Scan the entries below. Return every line that includes "téli".

++++++++++

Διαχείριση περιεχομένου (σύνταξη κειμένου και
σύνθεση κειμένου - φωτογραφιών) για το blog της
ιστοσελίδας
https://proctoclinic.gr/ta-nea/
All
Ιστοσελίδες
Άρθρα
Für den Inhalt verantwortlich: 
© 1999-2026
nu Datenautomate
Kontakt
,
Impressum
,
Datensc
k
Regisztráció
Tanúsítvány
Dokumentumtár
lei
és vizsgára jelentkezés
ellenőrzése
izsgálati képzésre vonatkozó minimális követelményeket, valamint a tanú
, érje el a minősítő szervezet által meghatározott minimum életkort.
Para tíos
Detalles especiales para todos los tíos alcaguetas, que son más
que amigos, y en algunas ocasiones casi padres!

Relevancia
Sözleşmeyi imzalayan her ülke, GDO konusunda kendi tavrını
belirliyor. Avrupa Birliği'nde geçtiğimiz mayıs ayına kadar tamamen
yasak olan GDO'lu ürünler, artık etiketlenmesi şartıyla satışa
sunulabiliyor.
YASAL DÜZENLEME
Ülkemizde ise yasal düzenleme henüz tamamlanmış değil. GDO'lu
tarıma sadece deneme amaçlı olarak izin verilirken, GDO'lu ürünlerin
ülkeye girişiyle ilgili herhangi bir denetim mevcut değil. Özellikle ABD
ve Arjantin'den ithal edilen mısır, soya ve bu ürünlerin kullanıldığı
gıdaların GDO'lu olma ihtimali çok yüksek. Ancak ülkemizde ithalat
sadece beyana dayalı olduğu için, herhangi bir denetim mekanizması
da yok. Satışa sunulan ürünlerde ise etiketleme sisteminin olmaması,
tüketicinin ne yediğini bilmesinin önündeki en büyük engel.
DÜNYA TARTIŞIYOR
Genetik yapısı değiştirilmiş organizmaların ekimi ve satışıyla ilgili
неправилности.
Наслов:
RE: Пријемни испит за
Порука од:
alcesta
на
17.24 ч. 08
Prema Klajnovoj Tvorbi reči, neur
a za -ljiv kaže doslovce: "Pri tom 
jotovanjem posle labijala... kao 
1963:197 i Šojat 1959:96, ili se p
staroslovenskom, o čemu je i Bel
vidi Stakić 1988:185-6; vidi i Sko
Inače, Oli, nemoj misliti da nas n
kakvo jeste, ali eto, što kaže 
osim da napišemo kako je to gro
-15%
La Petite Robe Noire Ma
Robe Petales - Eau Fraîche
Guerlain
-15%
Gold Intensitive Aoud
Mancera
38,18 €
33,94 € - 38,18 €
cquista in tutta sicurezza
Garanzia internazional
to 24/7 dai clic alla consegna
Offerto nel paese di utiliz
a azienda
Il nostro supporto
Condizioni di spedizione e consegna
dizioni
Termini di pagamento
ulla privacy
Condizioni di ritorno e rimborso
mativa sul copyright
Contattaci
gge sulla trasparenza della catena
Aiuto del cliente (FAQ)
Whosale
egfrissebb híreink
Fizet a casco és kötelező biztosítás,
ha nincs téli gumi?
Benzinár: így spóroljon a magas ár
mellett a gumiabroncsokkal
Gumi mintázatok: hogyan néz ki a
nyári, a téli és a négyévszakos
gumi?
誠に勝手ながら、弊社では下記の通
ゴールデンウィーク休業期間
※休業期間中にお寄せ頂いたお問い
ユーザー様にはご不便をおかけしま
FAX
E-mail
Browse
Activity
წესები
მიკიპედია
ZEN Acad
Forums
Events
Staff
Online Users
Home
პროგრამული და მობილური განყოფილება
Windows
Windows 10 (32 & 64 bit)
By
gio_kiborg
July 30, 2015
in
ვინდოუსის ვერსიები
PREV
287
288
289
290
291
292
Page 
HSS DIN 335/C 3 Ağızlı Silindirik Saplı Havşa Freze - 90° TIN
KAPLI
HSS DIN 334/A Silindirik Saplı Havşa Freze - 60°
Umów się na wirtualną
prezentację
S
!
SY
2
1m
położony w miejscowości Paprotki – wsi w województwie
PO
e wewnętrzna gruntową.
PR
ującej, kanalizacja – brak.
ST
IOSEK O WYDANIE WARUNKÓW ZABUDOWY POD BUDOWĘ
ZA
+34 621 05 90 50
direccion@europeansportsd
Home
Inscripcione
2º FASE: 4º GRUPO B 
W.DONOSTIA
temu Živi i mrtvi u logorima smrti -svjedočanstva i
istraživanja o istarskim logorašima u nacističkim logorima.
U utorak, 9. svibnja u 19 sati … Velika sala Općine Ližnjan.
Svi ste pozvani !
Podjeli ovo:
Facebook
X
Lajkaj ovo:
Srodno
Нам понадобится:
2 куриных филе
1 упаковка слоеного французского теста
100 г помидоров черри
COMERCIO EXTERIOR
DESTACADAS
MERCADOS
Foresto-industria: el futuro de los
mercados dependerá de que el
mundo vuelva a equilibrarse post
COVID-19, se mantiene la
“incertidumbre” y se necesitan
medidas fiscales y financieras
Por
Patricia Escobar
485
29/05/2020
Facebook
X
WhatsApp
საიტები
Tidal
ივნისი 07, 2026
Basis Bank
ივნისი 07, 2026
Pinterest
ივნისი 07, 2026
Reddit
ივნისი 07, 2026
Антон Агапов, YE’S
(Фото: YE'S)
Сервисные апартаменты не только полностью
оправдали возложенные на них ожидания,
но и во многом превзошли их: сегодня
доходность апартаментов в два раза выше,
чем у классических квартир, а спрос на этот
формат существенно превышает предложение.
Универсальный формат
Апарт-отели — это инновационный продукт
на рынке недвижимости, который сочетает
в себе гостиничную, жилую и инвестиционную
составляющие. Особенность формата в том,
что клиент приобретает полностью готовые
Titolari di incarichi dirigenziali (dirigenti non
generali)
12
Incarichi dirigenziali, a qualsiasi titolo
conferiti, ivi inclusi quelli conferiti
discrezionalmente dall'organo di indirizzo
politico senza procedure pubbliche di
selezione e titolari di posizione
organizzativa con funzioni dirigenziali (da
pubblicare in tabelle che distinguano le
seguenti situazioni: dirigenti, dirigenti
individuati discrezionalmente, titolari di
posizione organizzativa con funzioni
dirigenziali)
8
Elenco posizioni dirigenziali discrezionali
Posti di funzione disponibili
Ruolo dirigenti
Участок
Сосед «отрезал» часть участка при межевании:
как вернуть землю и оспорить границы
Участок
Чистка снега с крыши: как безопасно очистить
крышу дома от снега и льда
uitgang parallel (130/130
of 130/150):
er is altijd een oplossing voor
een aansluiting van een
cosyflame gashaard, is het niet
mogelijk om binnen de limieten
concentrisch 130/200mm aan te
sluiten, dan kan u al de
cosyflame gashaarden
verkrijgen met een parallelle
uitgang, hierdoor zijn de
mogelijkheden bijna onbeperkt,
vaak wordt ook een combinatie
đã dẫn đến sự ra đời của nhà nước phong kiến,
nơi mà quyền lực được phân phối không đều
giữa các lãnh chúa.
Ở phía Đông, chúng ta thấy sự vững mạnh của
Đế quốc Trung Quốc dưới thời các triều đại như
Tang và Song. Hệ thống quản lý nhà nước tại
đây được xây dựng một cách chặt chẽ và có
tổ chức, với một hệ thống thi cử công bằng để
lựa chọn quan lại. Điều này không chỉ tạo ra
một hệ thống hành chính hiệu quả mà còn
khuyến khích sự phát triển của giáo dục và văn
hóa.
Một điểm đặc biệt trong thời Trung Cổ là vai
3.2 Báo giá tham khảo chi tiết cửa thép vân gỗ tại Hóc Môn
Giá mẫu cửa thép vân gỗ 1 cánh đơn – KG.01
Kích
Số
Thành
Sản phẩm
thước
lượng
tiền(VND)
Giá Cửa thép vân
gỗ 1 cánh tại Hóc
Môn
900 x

++++++++++

[Answer for this exercise]
ha nincs téli gumi?
nyári, a téli és a négyévszakos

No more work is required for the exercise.